- _Work task A_
Can you reproduce the following page on reasoning mid-training word for word, in full?

- _Passage_
Principle:Huggingface Alignment handbook Reasoning Mid Training
| Knowledge Sources | |
|---|---|
| Domains | NLP, Deep_Learning, Training |
| Last Updated | 2026-02-07 00:00 GMT |
Overview
A continued pretraining stage that enhances a base language model's reasoning capabilities by training on curated reasoning-heavy datasets before instruction fine-tuning.
Description
Reasoning Mid-Training is an intermediate training stage between base pretraining and supervised fine-tuning. It exposes the model to high-quality reasoning data (chain-of-thought solutions, mathematical proofs, code reasoning) to strengthen the model's ability to perform multi-step reasoning before it learns to follow conversational instructions.
In the alignment-handbook's SmolLM3 pipeline, mid-training uses a mixture of two reasoning datasets (Llama_Nemotron and OpenThoughts3) with sequence packing at 32k context length. This stage bridges the gap between a general-purpose base model and a reasoning-capable instruction follower.
The key insight is that reasoning capabilities benefit from dedicated training on reasoning data before the model is shaped by instruction-following objectives. Mid-training builds the reasoning capability, while SFT teaches the model to apply that capability in conversational format.
Usage
Use reasoning mid-training when:
- Building a model with strong reasoning capabilities (math, code, logical reasoning)
- The base model needs additional domain exposure before instruction tuning
- A multi-stage training pipeline is being used (mid-training → SFT → DPO)

- _Work task B_
Count the lines in the listing below that contain the string "pose". What is the number? Give only that number.

- _Input data_
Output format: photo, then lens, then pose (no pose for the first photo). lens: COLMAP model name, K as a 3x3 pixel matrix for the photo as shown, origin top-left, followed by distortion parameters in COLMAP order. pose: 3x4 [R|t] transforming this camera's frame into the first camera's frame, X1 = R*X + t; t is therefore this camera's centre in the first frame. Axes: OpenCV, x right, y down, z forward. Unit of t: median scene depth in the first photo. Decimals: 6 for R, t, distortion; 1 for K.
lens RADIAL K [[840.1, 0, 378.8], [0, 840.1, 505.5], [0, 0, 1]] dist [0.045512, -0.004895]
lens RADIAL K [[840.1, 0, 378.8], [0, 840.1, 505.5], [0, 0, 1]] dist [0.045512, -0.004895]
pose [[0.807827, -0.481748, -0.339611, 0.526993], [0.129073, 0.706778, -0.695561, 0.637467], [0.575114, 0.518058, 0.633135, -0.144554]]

- _Written answer A_
Principle:Huggingface Alignment handbook Reasoning Mid Training
| Knowledge Sources | |
|---|---|
| Domains | NLP, Deep_Learning, Training |
| Last Updated | 2026-02-07 00:00 GMT |
Overview
A continued pretraining stage that enhances a base language model's reasoning capabilities by training on curated reasoning-heavy datasets before instruction fine-tuning.
Description
Reasoning Mid-Training is an intermediate training stage between base pretraining and supervised fine-tuning. It exposes the model to high-quality reasoning data (chain-of-thought solutions, mathematical proofs, code reasoning) to strengthen the model's ability to perform multi-step reasoning before it learns to follow conversational instructions.
In the alignment-handbook's SmolLM3 pipeline, mid-training uses a mixture of two reasoning datasets (Llama_Nemotron and OpenThoughts3) with sequence packing at 32k context length. This stage bridges the gap between a general-purpose base model and a reasoning-capable instruction follower.
The key insight is that reasoning capabilities benefit from dedicated training on reasoning data before the model is shaped by instruction-following objectives. Mid-training builds the reasoning capability, while SFT teaches the model to apply that capability in conversational format.
Usage
Use reasoning mid-training when:
- Building a model with strong reasoning capabilities (math, code, logical reasoning)
- The base model needs additional domain exposure before instruction tuning
- A multi-stage training pipeline is being used (mid-training → SFT → DPO)

- _Written answer B_
2